Hi there,
Brand new to Temporal and I’m still working my way through the documentation and videos, so I apologize in advance if this is a stupid question
Here is an outline of my current data pipeline (let’s call it MyDataPipeline), which is a workflow that can take many hours. I am hoping to simplify the structure with Temporal.
- ServiceA is used to pre-process a large amount of input data. This can take 5-45 minutes depending on the amount of data. Once it is done, it enqueues N tasks into a message queue for ServiceB.
- These tasks are processed in parallel by ServiceB, and they can take hours. Once all N of these tasks are done, ServiceB enqueues a task for ServiceC.
- ServiceC performs post-processing that can also take hours.

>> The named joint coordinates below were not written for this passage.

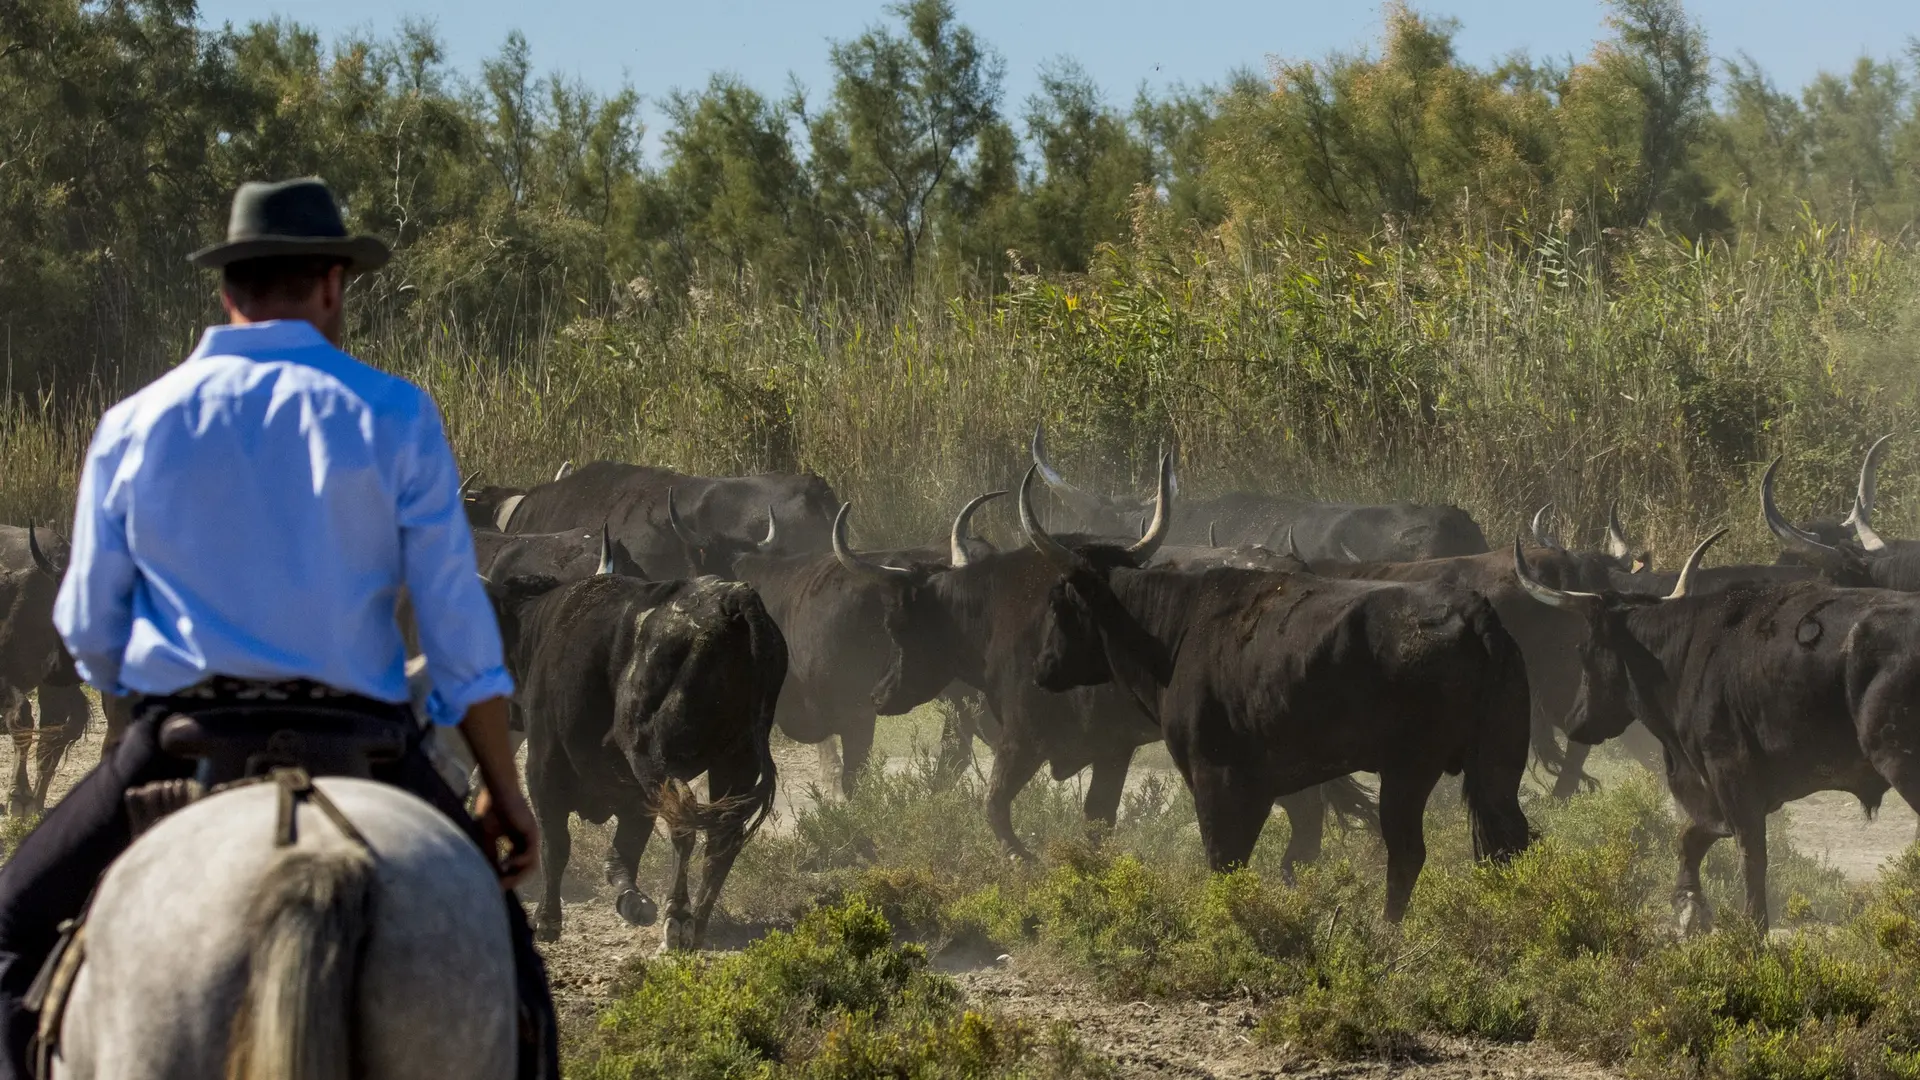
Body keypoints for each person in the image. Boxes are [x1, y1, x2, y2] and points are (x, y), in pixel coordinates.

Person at [0, 178, 556, 1079]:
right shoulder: (396, 413)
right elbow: (460, 638)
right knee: (519, 985)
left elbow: (91, 632)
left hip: (184, 743)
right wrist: (503, 788)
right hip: (369, 747)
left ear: (229, 289)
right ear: (334, 284)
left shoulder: (134, 423)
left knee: (10, 929)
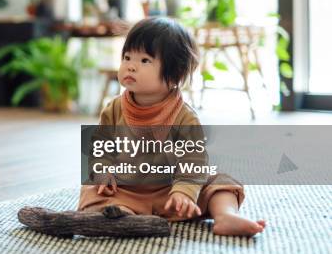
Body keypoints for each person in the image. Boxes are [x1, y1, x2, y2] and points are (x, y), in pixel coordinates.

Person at [78, 17, 266, 236]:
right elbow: (101, 146)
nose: (130, 65)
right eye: (127, 57)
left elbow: (193, 161)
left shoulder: (184, 117)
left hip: (170, 192)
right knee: (90, 190)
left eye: (145, 60)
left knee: (222, 182)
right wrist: (103, 170)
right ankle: (121, 215)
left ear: (174, 76)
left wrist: (185, 193)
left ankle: (226, 216)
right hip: (127, 189)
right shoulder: (114, 109)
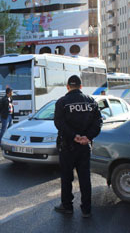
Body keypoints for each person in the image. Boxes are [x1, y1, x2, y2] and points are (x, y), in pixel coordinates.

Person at [53, 75, 102, 218]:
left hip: (67, 146)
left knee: (67, 178)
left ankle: (67, 206)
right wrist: (88, 137)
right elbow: (98, 122)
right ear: (81, 87)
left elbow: (59, 123)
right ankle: (86, 209)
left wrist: (74, 136)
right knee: (85, 178)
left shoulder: (62, 102)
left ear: (68, 87)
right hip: (84, 146)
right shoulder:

The business logic for Services A, B, and C all involve calls to external systems, each of which can fail obviously. A few other details:
- We own all 3 services but we do not own all of the external systems that they depend on.
- Services A, B, and C are used by other data pipelines, not just MyDataPipeline.
- The work that is performed by A, B, and C is different enough that ideally it would be performed by workers on different machines that are optimized for their respective purposes.
Conceptually, I think of the business logic of this data pipeline with this (oversimplified) pseudocode:
func InvokeDataPipeline(data []byte) {
serviceBTasks := serviceA.preprocess(data)
for _, sbt := range serviceBTasks {
// each sbt can be processed in parallel, but for simplicity I'm showing it
// sequentially for this pseudocode
serviceB.process(sbt)
}
serviceC.postprocess()
}
This seems like it could pretty easily be transformed with Temporal, where InvokeDataPipeline is the Temporal workflow and each call to services A-C would be an activity. However, as I mentioned, the work performed by services A-C make external calls to other systems, too, and additionally, it would be best for these tasks to be be performed on dedicated and optimized A/B/C machines.
Is Temporal right for this type of pipeline? If so, I’m hoping to understand what type(s) of Temporal pattern(s) are suggested for this sort of use case.
Thank you in advance!